Figure 5. Autophagy was blocked in the ΔMoatg14 mutant.

(A) Autophagy was triggered in the starved mycelia. Numerous autophagic bodies were detected in the vacuoles of Guy11 and Moatg14c under starvation conditions. The mycelia were treated with 4 mM PMSF under nitrogen starvation for 4 h. No autophagic bodies were evident in ΔMoatg14 mutant vacuoles under the same conditions. Arrows indicate the vacuoles. (B) Normal GFP-MoAtg8 localization was impaired in the ΔMoatg14 mutant. Conidia were collected from the Guy11 and ΔMoAtg14 strains expressing GFP-MoAtg8. Appressoria: 1 × 10⁴ conidia of Guy11 and ΔMoAtg14 expressing GFP-MoAtg8 were inoculated on the hydrophobic cover slip and incubated for 8 h. Mycelia: aerial hyphae of Guy11 and ΔMoAtg14 expressing GFP-MoAtg8. The strains Guy11 and ΔMoAtg14 expressing GFP-MoAtg8 were grown in liquid CM medium at 25 °C for 48 h (N+), and shifted to liquid MM-N medium with 4 mM PMSF for 4 h (N−). Scale bar = 10 μm. (C) Conidial autophagic cell death assays of strains. The conidial cells of the wild-type strain and Moatg14c showed conidial autophagic cell death during appressoria development. The ΔMoAtg14 mutant had defects in conidial autophagic cell death. (D) The proportion of the conidial cells containing an FDA signal during the development of the Guy11, ΔMoAtg14 and Moatg14c strains. Error bars represent one standard deviation (P < 0.01). Different letters indicate a significant difference.

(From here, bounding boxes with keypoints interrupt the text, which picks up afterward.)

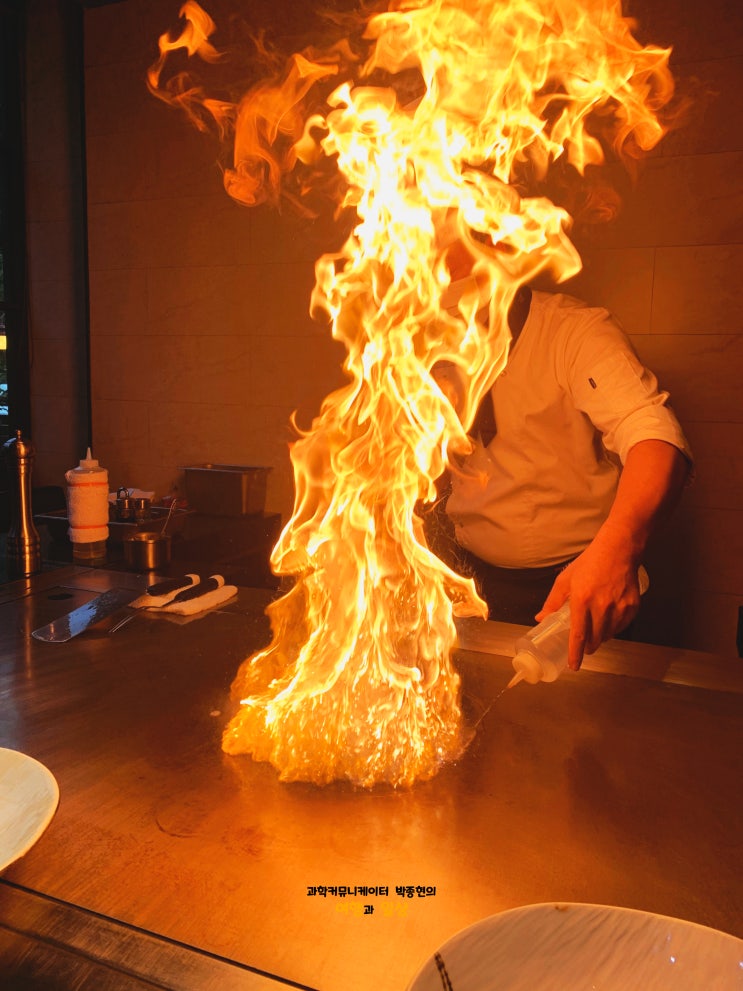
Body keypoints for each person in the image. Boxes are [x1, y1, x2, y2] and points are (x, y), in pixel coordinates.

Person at [428, 264, 693, 672]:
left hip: (579, 585)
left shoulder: (575, 332)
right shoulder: (423, 344)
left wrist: (619, 547)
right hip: (472, 582)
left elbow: (652, 432)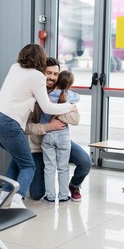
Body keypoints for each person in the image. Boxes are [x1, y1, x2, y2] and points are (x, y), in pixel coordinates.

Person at [0, 44, 75, 209]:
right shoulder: (37, 76)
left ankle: (4, 198)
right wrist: (69, 106)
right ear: (41, 59)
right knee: (28, 166)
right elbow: (48, 108)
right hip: (8, 123)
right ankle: (17, 202)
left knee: (18, 159)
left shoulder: (14, 67)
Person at [26, 57, 91, 202]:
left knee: (85, 162)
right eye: (48, 73)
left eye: (55, 74)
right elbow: (26, 127)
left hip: (60, 137)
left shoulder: (62, 92)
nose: (52, 77)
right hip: (38, 146)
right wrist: (49, 126)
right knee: (36, 194)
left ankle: (74, 185)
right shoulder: (32, 94)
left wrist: (53, 109)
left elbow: (76, 119)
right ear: (40, 73)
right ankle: (27, 171)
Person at [40, 71, 80, 203]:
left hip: (48, 135)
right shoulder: (70, 96)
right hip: (63, 136)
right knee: (63, 167)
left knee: (49, 168)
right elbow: (77, 98)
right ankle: (63, 196)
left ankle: (50, 197)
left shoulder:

Figure 6. Co-localization of GFP-MoAtg14 and mCherry-MoAtg8. Scale bar = 10 μm.

Figure 7

(A) Yeast two-hybrid assays. The interactions between MoAtg14 and MoAtg14 CCD as bait and MoAtg6 and MoAtg6 CCD as the prey were assessed. Yeast transformants grown on the SD/-Ade/-Leu/-Trp/-His plates were assayed for β-galactosidase activity. (B) Schematic representation of deleted variants of MoAtg14. (C) The coiled-coil domain in MoAtg14 is essential to maintain normal colony morphology. Strains were grown on CM for 10 days. The asterisk indicates the collapse of the colony. (D) The coiled-coil domain in MoAtg14 is essential to maintain normal pathogenicity. Disease symptoms of rice inoculated with 1 × 10⁵ conidia from Guy11, the ΔMoatg14 mutant, Moatg14c, Moatg14-ΔC, Moatg14-ΔN, and Moatg14-ΔCCD. The lesions formed on the rice were photographed 7 days after inoculation.